Cascaes squatted next to the two young boys and asked Julia to translate. “Tell Soffee that this will help his brother sleep comfortably until he goes to the next world. He’ll have happy dreams.”

Julia translated and Soffee hugged his brother and cried and nodded his head.

“Who’s gonna do it?” asked Jon, his mouth suddenly so dry he could barely get the words out. They exchanged glances in complete silence.

Cascaes took the syringe from Jon, swallowed hard, and popped it into Imika’s skinny thigh. They watched the boy drift away. At least he wouldn’t be suffering. They sat with Imika while he sang a song they didn’t understand, but cried just the same. They shared a quick prayer, and left the boys, all four of them wiping tears, and jogged out of the village back into the grass, where Pete set up his satellite computer and sent the film to Langley.
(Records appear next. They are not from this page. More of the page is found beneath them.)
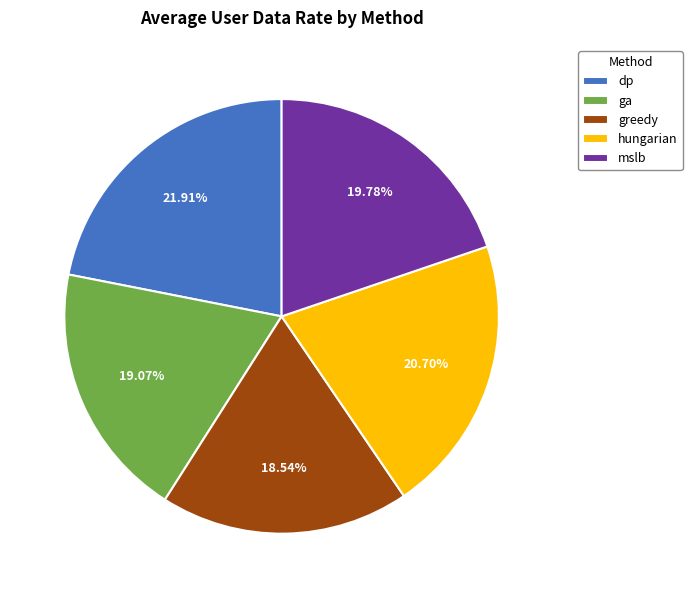

What percentage is the hungarian slice, to the nearest percent?

21%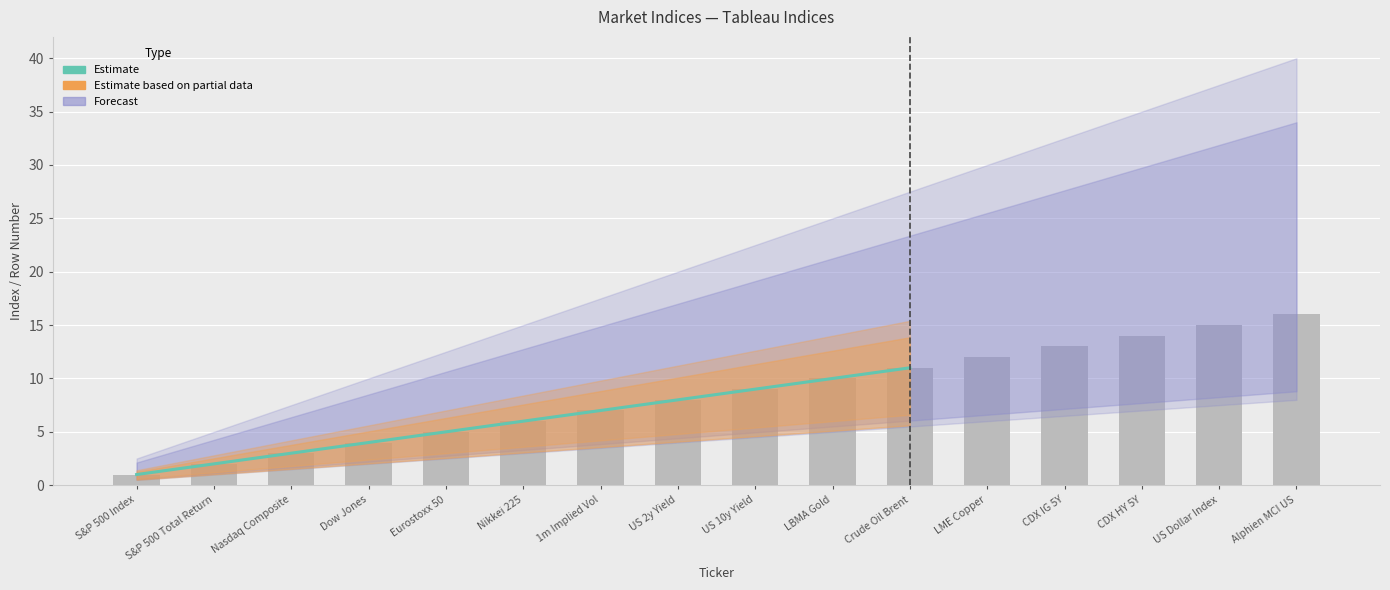

Are the bars horizontal?

No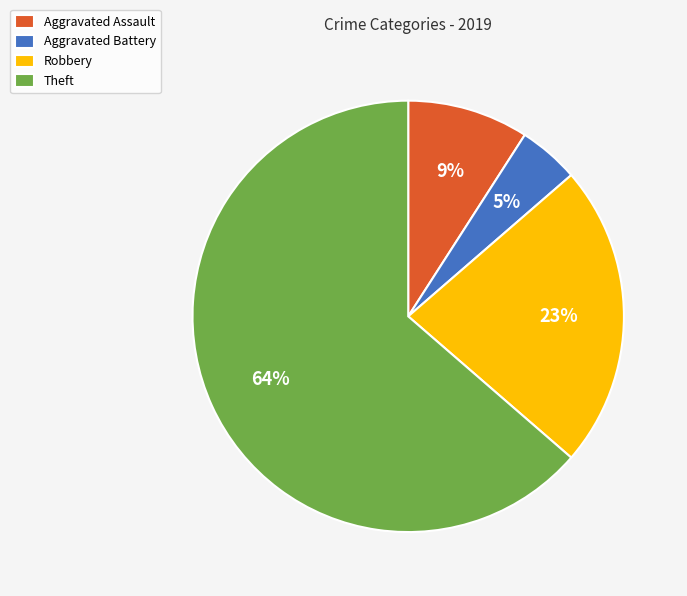

Is the sum of Robbery and Aggravated Assault greater than half?

No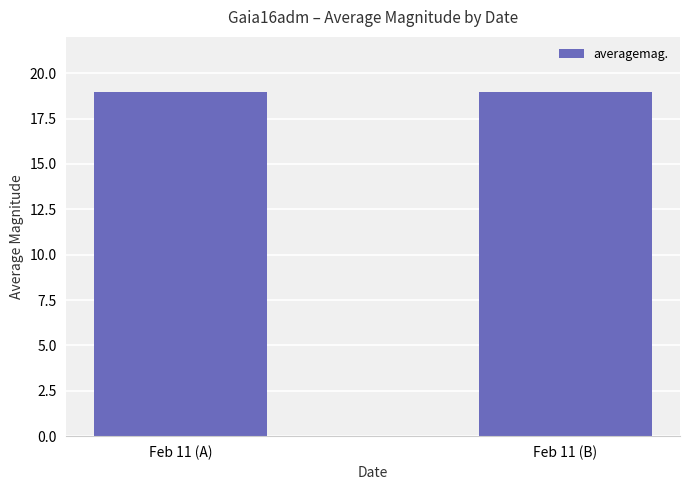

What is the label of the 1st bar from the right?

Feb 11 (B)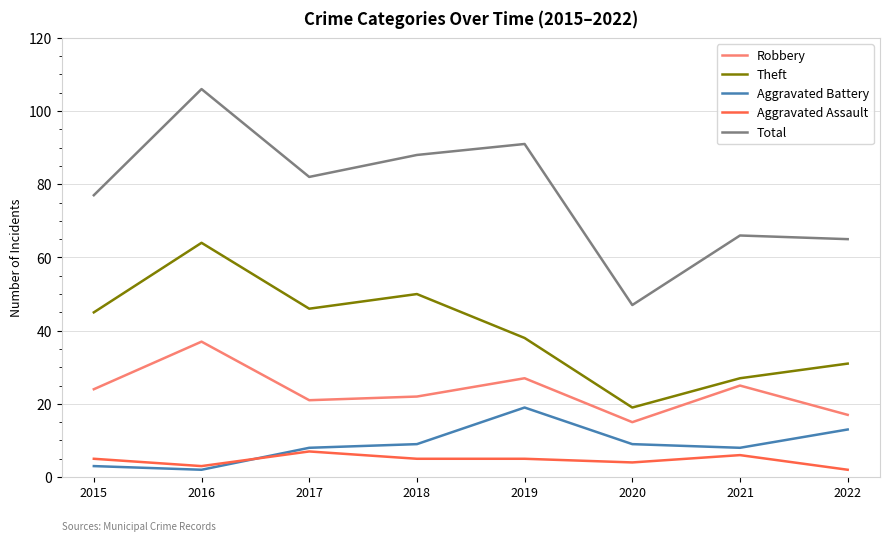

True or false: Total and Aggravated Assault intersect in this chart.

False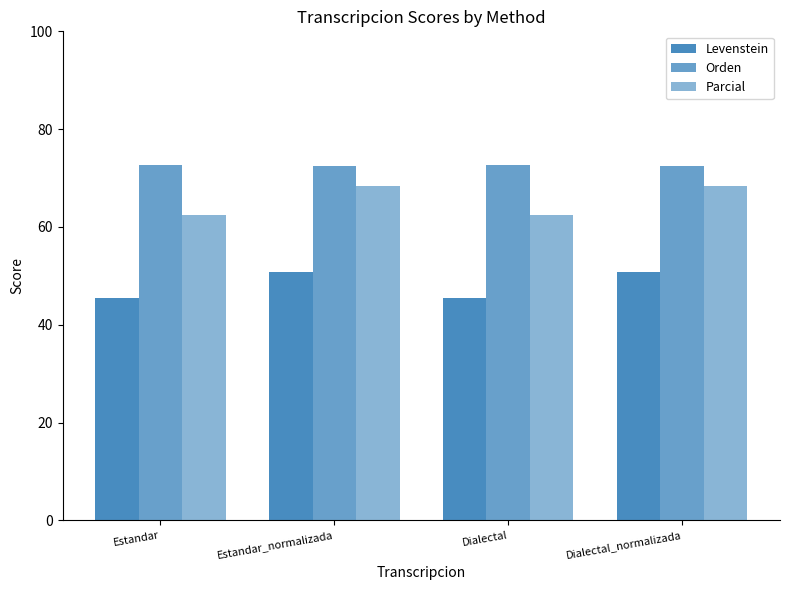

Reading right to left, what are all the values shown in this chart?

Levenstein: Dialectal_normalizada=50.7	Dialectal=45.4	Estandar_normalizada=50.7	Estandar=45.4
Orden: Dialectal_normalizada=72.5	Dialectal=72.7	Estandar_normalizada=72.5	Estandar=72.7
Parcial: Dialectal_normalizada=68.3	Dialectal=62.4	Estandar_normalizada=68.3	Estandar=62.4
Julia wiped her eyes with the back of her hand. “Different country, same shit. Sweatshops in China, slave-wage farmers in Mexico, baby miners in Africa—no one gives a shit as long as what they want to buy is cheap.”

“That about sums it up,” said Cascaes.

Jon kept seeing Imika’s face and skinny body. “I’ve never been able to understand how it is that Africa and South America, two continents so rich in natural resources, are so fucked up.”

“Don’t get her started,” said Cascaes, stiffening. “You two can figure out the world’s political and economic picture when we get back to the Land of Wasteful Spending. For right now, keep your shit together and stay focused. We’ve got ten thousand armed thugs itching to start a revolution so they can make this little mine scene a national pastime. If you really want to help these people, stay alert.”

Pete whispered over to the three of them. “Uplink is finished, Skipper.”

“Okay, let’s boogie on back to the fish farm and see what’s going on. World War Three could have started already for all we know.”

They stood up and started walking. Julia looked at Cascaes. “You know, she was right.”

“Who was right?” he asked.

“Deirdre. Back in Langley. That slide show didn’t really paint the picture.”